Dataset records:
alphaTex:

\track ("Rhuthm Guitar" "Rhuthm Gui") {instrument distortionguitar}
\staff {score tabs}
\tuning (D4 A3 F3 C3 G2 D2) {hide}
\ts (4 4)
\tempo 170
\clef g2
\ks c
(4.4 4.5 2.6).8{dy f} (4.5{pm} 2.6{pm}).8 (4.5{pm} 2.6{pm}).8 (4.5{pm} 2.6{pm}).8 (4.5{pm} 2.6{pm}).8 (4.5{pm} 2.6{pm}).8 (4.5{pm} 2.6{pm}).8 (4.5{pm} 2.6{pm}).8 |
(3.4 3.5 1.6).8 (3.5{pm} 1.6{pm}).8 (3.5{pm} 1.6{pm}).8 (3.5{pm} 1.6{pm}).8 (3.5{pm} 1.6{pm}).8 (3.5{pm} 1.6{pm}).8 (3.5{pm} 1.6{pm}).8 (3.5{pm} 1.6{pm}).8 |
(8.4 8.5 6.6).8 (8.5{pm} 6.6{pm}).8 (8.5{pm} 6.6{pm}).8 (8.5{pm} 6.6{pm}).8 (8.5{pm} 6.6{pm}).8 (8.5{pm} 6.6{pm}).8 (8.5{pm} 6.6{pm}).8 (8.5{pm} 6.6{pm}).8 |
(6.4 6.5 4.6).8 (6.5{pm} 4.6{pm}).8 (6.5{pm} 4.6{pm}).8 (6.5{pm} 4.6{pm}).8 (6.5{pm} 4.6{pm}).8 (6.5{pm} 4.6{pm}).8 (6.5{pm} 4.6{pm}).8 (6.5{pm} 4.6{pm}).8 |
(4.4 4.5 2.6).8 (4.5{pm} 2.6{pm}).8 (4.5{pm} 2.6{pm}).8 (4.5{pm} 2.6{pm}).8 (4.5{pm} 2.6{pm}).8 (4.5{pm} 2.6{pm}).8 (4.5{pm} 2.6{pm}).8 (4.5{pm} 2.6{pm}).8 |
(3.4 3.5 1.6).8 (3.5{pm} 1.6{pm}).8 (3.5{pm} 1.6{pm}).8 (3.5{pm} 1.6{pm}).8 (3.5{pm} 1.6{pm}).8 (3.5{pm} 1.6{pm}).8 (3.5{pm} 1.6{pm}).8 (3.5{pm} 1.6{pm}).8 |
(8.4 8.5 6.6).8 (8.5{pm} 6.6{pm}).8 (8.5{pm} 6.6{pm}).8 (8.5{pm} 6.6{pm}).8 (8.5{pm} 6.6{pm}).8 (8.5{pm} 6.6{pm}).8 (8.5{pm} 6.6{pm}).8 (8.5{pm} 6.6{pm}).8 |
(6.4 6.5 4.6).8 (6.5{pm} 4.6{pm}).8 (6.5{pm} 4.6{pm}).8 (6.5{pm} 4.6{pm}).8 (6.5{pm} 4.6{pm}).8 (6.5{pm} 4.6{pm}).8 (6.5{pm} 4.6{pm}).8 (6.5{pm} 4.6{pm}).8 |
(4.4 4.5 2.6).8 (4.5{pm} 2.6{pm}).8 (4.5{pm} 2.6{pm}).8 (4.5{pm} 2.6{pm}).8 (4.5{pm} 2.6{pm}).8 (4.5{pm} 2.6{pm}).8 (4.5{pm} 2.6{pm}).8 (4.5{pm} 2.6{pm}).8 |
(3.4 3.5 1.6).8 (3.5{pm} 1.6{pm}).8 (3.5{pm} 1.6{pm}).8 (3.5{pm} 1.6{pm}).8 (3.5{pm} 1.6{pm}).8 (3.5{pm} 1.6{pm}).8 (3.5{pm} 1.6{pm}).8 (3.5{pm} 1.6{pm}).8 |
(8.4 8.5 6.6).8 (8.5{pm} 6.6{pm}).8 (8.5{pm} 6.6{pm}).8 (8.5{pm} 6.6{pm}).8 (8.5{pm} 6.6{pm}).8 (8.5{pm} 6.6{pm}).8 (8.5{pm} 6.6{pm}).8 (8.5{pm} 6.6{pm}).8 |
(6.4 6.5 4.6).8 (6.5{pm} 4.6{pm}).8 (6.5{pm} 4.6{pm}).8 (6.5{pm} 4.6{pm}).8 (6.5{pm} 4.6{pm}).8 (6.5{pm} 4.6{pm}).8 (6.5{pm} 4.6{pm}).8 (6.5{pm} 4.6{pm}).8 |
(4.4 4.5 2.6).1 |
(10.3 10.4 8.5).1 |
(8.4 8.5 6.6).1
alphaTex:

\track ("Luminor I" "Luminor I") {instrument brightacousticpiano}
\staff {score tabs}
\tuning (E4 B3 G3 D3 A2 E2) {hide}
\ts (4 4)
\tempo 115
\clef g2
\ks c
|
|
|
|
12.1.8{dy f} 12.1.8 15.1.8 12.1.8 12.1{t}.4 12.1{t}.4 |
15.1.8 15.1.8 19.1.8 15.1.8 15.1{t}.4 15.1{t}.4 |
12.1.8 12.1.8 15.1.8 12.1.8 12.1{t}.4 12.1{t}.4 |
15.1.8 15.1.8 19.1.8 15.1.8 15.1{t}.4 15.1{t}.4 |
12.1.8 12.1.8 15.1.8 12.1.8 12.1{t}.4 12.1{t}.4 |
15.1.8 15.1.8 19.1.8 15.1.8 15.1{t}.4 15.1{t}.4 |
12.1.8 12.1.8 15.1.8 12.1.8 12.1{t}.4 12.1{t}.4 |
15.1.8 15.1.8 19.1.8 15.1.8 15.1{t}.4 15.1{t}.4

Written task:
Identify each line above that contains the string "instrument" and copy every such line in full. Case counts.

The completed task:
\track ("Rhuthm Guitar" "Rhuthm Gui") {instrument distortionguitar}
\track ("Luminor I" "Luminor I") {instrument brightacousticpiano}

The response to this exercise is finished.